Eh?  How much of what?


I meant, let's consider average.com which doesn't have a DMARC record.  I
receive a message from Joe@average.com, so I lookup _dmarc.average.com and get
NXDOMAIN, then let's say I lookup _dmarc.com and find a record there.  In the
end of day I'll mail an aggregate record saying I received 1 message from
192.0.2.1 using From: domain average.com, valid spf average.com, no dkim.

That way, Verisign will get to know how many messages, from which mailouts,
featuring what auth methods average.com send each day.  Ditto for any other
domains which don't bother publishing their own DMARC records.

For ESPs, those numbers reveal something about their business volumes.  Ditto
for e-commerce businesses or similar, which send e-mail transactions.  How much
of a risk is that, compared to, say, their ISPs' data, or their accountants'?

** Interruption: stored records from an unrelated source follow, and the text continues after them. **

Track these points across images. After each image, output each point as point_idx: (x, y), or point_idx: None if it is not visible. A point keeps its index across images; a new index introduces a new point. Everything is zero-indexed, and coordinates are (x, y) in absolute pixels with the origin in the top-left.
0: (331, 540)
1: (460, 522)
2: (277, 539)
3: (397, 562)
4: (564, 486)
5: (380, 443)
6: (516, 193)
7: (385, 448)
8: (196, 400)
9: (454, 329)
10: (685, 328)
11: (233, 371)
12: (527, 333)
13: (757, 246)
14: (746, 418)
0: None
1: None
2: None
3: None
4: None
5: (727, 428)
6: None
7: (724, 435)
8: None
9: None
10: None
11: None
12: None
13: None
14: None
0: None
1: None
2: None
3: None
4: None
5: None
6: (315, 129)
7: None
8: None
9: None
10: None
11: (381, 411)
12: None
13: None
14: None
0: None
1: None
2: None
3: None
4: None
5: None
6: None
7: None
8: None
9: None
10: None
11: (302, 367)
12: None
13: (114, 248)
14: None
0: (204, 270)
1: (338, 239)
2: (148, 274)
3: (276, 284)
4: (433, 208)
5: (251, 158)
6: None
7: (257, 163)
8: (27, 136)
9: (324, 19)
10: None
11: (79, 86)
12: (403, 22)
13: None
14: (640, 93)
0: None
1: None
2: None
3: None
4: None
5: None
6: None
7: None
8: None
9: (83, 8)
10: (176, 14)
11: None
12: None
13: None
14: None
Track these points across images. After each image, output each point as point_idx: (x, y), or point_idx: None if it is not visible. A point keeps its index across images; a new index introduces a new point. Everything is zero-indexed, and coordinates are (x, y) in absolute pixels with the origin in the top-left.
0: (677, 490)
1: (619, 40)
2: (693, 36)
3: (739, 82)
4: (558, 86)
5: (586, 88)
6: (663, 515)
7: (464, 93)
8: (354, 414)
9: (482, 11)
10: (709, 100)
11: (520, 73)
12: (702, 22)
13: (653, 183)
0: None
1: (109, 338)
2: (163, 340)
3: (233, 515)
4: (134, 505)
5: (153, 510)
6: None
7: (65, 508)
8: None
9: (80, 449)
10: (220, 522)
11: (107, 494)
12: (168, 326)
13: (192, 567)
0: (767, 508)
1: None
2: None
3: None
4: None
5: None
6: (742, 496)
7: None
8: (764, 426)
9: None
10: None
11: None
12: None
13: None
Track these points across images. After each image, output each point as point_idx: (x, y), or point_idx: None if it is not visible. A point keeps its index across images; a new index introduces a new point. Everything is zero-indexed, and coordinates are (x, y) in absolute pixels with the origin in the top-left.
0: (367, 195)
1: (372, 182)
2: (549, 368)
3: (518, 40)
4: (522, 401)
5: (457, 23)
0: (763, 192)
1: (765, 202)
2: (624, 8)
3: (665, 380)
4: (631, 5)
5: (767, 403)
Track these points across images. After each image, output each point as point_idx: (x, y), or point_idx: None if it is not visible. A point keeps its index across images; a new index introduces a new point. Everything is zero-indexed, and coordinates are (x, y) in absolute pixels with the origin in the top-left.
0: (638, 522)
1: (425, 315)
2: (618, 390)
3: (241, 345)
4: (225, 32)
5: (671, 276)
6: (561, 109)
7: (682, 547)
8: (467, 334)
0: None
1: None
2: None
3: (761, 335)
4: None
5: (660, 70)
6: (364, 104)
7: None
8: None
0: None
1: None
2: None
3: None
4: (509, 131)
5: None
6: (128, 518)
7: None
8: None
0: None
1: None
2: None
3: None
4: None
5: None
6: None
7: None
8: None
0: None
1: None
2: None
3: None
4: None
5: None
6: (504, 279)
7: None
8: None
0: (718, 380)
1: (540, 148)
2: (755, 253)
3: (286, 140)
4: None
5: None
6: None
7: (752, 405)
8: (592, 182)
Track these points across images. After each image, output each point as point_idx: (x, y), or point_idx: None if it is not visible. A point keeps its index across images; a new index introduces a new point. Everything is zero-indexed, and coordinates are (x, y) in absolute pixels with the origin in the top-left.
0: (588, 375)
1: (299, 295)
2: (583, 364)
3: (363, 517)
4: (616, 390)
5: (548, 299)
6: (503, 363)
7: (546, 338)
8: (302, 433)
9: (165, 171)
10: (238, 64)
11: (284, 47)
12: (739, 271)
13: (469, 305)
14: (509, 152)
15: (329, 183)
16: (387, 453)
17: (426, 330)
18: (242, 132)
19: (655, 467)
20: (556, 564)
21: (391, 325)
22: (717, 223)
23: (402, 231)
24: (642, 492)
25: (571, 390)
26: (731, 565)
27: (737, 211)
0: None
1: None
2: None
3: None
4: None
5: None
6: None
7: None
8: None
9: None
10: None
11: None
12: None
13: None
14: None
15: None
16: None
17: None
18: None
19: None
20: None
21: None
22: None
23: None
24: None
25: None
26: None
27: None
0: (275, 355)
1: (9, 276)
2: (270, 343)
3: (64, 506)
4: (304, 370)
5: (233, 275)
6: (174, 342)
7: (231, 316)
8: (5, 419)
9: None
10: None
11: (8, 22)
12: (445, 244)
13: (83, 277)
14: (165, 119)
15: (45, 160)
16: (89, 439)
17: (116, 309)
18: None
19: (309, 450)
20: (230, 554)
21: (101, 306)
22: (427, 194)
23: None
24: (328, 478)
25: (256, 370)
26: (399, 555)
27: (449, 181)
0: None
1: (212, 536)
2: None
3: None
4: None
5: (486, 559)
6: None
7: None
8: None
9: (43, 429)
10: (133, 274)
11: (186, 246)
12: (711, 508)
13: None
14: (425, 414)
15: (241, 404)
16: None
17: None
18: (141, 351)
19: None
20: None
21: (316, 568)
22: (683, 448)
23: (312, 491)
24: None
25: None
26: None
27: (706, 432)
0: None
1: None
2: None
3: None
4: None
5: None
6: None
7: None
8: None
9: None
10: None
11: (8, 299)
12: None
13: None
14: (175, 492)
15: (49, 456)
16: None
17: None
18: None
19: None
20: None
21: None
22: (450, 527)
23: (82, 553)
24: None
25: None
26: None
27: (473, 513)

On Sat 05/May/2018 15:55:37 +0200 John Levine via dmarc-discuss wrote:
> My feedback goes into a database where I do occasional summary
> queries.  I don't recall any particular problems doing the analysis
> and it is kind of fun to extract numbers like how many NANOG
> subscribers get their mail at Gmail.


By the time From:-rewriting takes hold, even such amusing diversions won't be
possible.  I think John was among the first to store reports in a DB.  The
above quote is about the only finding I happened to hear from him on this subject.


I may be dumb, but I have difficulty in getting useful data from aggregate
records.  And still don't see the risk.